Discussion in 'Shop Talk - BladeSmith Questions and Answers' started by Walt2, Oct 11, 2012.

  1. Walt2


    Mar 13, 2001
    Seems like I remember seeing a thread sometime ago about thinning Tru Oil with something. Does anyone have any info on this? Thanks for any info.
  2. fast14riot

    fast14riot Gold Member Gold Member

    Oct 27, 2010
    Why are you looking to thin Tru-Oil? I have used it a bunch, and with various things added. What are you trying to do with the Tru-Oil, maybe I can steer you to the right instructions.

  3. Raymond Richard

    Raymond Richard

    Jun 17, 2001
    Thin the truoil with a small amount of kerosene.
  4. Tom Lewis

    Tom Lewis

    Feb 24, 2000
    There was a thread where tru-oil was mixed with Armorall to make it dry faster. I tried it and decided to just use the tru-oil the way it came out of the bottle.
  5. Walt2


    Mar 13, 2001
    Thanks for the answers. I have used Tru Oil for years on gun stocks and on a few knives. Seems like the thread I saw said something about better penetration when thinned. Just curious is all.
  6. elementfe


    May 3, 2008
    Search for "Bruce Bump" and Tru-oil. He has his own way of working with it and you sure can't argue with the quality of his results!
    Here's Bruce :


    I've been using it straight from the bottle, and I don't think I've got it quite dialed in yet, but am liking how 4-5 light coats rubbed in look and feel.
    I'm not using it on anything oily like Cocobolo or Ebony, seems to always come out sticky. Lots to learn.
  7. 12345678910


    Jul 13, 2009
    BB's comments on the short shelf life can be lengthened a bit by removing the airspace in the bottle, keep a handful of marbles handy and drop them into the bottle to take up some airspace.

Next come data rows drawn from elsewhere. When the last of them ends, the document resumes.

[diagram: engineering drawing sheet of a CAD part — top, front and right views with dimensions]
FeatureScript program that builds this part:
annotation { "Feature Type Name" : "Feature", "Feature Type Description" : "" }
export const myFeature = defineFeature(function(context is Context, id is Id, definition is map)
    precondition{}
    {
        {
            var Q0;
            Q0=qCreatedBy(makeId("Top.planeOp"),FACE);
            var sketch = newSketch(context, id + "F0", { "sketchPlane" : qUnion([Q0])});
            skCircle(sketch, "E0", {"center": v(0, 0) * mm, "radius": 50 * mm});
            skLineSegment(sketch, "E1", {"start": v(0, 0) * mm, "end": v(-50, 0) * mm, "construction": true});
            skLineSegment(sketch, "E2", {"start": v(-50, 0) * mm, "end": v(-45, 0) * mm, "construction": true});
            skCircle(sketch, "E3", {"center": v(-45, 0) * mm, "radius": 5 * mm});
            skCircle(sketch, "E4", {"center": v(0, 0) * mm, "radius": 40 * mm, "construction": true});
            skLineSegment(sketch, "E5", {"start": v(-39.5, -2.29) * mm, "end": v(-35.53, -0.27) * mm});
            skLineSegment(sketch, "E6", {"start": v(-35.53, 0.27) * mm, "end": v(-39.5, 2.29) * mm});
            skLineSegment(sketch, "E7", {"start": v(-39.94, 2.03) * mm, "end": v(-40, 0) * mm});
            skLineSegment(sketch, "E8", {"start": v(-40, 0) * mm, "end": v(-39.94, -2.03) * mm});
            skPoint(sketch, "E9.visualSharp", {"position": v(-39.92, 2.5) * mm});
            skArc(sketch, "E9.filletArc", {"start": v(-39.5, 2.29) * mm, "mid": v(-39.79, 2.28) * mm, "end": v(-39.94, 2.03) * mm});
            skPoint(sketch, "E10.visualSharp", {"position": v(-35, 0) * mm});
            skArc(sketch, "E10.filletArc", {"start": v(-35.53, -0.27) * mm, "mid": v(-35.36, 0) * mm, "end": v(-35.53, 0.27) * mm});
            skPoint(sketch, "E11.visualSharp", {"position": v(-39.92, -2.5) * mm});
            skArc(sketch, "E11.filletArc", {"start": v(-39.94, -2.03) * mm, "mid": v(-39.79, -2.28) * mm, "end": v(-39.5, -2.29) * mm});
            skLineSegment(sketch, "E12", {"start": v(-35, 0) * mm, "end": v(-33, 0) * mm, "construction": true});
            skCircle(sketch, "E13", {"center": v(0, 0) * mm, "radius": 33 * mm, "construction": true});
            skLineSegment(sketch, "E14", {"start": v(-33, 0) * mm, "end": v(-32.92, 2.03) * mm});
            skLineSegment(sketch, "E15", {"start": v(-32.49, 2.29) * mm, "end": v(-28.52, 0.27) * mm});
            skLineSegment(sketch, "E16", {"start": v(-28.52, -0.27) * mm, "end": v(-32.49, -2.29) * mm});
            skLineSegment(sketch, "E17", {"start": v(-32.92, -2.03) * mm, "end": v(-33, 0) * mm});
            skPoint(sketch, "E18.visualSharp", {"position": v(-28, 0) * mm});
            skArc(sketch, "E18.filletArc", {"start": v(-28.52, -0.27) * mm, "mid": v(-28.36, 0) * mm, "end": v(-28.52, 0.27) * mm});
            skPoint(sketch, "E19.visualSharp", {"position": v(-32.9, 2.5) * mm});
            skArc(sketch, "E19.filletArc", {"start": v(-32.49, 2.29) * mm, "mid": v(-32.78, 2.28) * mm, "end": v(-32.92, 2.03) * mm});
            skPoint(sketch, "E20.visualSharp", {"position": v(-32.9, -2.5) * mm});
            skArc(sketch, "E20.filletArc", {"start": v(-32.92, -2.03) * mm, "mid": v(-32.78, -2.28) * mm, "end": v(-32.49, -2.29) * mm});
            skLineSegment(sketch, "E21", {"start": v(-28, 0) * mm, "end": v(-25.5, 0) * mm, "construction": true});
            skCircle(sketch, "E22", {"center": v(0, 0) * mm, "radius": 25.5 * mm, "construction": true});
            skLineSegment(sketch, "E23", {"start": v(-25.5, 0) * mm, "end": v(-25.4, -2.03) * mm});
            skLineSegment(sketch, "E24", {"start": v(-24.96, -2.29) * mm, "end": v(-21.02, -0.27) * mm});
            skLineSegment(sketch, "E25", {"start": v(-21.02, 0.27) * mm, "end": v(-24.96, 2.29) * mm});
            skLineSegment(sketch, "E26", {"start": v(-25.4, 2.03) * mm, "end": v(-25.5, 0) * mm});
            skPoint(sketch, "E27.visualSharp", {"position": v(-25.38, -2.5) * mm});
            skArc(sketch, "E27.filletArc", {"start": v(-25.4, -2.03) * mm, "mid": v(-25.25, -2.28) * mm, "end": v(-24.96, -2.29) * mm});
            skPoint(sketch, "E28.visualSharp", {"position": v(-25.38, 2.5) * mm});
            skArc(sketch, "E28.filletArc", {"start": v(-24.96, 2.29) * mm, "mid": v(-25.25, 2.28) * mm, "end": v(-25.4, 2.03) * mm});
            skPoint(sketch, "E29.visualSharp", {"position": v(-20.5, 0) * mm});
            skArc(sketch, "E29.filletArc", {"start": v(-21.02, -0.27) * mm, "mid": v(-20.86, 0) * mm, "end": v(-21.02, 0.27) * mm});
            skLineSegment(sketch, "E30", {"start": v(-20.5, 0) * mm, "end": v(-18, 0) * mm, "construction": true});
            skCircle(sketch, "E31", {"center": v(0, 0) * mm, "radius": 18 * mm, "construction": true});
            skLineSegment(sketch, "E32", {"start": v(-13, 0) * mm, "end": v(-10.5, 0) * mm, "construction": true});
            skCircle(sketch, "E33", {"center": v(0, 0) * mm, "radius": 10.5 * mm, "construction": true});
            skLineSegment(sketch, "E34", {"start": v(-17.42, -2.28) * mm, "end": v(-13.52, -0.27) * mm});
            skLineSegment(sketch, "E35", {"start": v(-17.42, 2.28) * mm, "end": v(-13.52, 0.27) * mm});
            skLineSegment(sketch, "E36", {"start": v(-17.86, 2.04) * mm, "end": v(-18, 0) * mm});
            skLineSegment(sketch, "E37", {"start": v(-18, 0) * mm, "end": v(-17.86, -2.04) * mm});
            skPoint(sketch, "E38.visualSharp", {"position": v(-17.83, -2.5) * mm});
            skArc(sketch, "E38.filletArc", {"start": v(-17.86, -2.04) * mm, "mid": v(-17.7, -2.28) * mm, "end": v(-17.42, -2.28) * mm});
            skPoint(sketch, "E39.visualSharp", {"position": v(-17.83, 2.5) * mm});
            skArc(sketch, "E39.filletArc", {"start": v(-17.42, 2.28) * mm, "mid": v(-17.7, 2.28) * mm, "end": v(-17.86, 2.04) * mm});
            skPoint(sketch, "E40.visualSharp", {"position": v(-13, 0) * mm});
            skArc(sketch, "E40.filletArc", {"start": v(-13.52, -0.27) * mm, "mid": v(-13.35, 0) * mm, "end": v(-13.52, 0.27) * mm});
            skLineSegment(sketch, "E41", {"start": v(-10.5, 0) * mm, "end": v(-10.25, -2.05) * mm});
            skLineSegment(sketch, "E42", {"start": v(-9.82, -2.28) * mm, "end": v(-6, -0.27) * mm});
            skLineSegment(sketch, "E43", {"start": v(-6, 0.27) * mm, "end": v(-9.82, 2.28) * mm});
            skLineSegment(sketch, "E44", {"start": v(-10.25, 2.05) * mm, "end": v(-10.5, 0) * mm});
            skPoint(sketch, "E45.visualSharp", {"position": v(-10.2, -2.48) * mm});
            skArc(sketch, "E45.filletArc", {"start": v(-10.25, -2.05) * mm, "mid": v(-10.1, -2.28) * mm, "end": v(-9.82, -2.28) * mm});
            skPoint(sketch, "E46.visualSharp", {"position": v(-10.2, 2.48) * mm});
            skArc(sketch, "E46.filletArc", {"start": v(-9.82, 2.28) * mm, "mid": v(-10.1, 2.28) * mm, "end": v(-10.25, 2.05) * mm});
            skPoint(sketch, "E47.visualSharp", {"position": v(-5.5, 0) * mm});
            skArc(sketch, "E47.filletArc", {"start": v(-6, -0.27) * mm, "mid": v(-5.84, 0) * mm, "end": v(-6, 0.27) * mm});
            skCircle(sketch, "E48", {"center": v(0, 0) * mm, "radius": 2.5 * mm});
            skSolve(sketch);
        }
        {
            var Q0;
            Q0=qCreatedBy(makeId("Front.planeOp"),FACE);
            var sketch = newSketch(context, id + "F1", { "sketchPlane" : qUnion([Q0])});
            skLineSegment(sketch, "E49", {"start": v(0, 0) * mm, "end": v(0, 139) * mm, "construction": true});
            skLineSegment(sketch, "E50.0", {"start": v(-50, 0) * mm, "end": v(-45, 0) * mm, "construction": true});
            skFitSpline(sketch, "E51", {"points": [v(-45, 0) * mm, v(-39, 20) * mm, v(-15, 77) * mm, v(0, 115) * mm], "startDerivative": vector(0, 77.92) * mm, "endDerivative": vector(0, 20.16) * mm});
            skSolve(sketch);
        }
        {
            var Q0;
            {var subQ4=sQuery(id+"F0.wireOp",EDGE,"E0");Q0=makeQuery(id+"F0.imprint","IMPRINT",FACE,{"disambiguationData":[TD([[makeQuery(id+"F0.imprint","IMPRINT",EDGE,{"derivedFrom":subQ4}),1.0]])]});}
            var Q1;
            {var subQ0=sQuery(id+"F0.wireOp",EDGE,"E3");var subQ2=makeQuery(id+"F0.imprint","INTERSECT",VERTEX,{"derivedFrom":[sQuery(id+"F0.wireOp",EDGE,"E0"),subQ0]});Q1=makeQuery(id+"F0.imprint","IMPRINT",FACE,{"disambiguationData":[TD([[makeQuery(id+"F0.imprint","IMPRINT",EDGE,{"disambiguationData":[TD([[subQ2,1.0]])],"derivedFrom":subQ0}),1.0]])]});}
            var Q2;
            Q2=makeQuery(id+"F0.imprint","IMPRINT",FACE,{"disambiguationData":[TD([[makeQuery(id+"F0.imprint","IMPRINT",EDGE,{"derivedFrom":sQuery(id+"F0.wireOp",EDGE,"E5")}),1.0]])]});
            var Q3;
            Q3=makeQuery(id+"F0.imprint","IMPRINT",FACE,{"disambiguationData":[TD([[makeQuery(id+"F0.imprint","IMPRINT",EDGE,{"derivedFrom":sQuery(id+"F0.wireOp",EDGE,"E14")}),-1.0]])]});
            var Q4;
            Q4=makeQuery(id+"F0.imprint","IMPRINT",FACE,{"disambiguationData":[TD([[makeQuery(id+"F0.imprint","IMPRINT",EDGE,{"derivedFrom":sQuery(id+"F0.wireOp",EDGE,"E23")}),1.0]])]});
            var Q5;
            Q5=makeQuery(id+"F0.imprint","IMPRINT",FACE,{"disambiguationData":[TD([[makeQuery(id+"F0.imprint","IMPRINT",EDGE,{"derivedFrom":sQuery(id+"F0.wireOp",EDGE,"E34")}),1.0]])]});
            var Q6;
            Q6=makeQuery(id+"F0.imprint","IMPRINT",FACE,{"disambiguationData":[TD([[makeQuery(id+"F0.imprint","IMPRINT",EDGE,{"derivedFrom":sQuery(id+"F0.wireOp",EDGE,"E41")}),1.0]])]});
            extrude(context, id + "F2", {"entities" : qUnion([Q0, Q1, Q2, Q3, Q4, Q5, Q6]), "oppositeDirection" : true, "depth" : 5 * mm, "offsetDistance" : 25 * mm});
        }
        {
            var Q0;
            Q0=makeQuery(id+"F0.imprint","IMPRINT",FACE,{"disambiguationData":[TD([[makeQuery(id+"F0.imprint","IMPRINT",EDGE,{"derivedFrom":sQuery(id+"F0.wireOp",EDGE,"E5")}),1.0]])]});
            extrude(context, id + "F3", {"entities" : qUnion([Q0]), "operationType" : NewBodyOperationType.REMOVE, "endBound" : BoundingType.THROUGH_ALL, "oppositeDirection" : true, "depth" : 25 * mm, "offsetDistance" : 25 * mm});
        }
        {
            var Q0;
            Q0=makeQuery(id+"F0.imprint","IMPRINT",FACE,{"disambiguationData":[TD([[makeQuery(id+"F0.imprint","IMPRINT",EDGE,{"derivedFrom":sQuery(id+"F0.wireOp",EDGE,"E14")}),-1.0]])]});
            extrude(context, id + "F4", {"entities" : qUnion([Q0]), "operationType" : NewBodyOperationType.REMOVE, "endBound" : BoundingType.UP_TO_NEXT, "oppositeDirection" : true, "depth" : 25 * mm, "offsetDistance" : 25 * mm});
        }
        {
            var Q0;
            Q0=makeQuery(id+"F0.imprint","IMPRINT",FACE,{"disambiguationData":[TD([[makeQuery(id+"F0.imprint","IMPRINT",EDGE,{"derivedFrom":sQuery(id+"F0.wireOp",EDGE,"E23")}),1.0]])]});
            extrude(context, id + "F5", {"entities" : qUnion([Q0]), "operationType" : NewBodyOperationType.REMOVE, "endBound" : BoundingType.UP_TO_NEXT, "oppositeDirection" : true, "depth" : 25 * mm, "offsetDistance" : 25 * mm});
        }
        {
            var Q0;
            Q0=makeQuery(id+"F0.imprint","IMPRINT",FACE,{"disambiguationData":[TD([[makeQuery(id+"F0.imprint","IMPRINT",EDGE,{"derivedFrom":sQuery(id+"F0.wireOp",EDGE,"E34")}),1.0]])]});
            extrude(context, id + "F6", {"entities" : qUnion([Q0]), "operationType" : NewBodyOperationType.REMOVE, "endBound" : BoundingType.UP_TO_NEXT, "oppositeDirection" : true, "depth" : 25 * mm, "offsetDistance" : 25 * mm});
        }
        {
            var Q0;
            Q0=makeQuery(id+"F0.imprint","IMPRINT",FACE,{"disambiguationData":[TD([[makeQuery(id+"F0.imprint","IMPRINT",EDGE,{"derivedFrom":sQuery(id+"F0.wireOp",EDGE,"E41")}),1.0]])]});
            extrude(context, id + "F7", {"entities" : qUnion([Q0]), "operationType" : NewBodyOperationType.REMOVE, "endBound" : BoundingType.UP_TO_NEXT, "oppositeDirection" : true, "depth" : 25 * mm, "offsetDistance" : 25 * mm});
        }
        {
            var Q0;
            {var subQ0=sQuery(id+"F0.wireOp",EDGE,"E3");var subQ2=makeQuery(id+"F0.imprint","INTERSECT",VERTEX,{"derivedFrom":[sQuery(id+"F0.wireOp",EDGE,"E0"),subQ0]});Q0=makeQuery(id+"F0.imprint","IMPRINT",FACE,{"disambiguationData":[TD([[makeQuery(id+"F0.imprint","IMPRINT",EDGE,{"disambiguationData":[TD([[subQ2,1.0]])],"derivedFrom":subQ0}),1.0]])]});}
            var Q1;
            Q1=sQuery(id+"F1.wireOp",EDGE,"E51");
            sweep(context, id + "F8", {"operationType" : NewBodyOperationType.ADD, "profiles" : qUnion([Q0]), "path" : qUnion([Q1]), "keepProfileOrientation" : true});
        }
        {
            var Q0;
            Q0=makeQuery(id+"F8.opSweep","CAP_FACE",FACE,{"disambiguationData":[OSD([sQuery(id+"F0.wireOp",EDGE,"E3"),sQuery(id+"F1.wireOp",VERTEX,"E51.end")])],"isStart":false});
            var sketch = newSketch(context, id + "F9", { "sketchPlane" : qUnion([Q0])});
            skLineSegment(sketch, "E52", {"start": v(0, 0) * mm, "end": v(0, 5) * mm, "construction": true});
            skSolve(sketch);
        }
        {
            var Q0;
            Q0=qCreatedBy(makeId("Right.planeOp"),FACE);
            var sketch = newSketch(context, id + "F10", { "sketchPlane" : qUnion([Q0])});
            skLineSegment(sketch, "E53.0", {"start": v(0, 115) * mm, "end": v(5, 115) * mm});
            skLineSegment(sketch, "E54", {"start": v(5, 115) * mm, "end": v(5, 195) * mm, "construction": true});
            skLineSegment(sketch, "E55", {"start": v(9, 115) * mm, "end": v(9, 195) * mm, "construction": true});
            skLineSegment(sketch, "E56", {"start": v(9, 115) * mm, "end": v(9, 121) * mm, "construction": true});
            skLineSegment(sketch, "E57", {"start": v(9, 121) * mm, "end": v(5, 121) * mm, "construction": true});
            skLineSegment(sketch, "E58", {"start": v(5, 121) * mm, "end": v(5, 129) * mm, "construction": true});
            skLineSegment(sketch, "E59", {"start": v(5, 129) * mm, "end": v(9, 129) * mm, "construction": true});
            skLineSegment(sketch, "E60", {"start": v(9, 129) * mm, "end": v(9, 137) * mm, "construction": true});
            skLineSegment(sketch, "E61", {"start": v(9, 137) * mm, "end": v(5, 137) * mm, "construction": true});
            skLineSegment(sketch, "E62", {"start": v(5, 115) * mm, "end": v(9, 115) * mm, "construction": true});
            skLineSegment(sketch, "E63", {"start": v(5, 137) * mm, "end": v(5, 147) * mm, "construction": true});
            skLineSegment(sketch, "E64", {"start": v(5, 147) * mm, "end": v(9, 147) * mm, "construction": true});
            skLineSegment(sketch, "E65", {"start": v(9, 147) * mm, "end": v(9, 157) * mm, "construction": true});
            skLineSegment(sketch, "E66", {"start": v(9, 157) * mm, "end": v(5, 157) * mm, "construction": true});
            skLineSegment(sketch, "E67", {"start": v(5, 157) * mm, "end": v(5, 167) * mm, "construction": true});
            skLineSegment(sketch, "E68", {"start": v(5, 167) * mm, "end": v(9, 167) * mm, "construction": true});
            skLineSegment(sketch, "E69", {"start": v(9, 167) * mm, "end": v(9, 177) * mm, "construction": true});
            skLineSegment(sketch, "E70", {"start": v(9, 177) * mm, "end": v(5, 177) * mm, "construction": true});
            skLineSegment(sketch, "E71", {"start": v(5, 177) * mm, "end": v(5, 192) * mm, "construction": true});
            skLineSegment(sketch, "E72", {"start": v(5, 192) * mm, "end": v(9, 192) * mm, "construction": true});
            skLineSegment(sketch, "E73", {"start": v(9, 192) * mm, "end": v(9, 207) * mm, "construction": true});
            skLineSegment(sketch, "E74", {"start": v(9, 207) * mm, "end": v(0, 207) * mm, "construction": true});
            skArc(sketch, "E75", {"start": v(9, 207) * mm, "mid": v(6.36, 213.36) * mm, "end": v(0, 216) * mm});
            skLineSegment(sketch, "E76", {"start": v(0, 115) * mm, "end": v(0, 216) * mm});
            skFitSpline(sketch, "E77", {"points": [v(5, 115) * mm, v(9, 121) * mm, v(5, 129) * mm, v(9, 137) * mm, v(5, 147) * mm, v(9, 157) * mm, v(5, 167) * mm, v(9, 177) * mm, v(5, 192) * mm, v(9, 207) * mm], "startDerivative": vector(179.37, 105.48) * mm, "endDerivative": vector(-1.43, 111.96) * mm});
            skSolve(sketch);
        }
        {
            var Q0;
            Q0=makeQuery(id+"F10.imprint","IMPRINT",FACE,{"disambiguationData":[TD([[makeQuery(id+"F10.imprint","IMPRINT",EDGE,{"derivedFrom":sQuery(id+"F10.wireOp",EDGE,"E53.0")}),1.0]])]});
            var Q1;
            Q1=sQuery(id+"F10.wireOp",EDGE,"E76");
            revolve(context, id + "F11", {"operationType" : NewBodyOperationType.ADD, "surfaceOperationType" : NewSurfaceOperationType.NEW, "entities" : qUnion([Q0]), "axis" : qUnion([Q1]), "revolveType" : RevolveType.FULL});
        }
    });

    I think I got that from Brownell's Kinks books.

    You can also try thinning with Acetone instead of mineral spirits.
    I think it dries faster.
  8. fast14riot

    fast14riot Gold Member Gold Member

    Oct 27, 2010
    I have used it a ton like I said before. I found that it is sensitive to relative humidity. Definitely like it dry, 50% RH or less. I like to apply the finish during a cooling period, in the evening as to reduce outgassing of the wood or air expanding and causing bubbles. If used straight, I like o apply the first coat with sandpaper, then wipe the excess off across the grain. I do use the armorall method frequently, but the final 2-3 coats without it to reduce the milky haze. Acetone works very well to thin it if covering checkering or details you don't want filled in with finish.

    The marbles is a good tip, but I also store mine upside down to reduce the chance of air intruding into the bottle. If you try the armorall method, be sure to pour a small amount of oil into a seperate cup so you don't contaminate the bottle.

  9. Mossyhorn

    Mossyhorn Gold Member Gold Member

    Dec 6, 2009
    I've used True oil for quite a few projects. It worked particularly well on an MI Garand parts gun awhile back.
  10. Walt2


    Mar 13, 2001
    Do any of you use a buff at all? I never have tried it.
  11. fast14riot

    fast14riot Gold Member Gold Member

    Oct 27, 2010
    To polish it out? I almost always cut mine back with #0000 steel wool for a satin shine after a month or two of curing. But I have used a white compound on a soft cloth to see how it looked. Don't know if its the best method, but I still ended up cutting it back.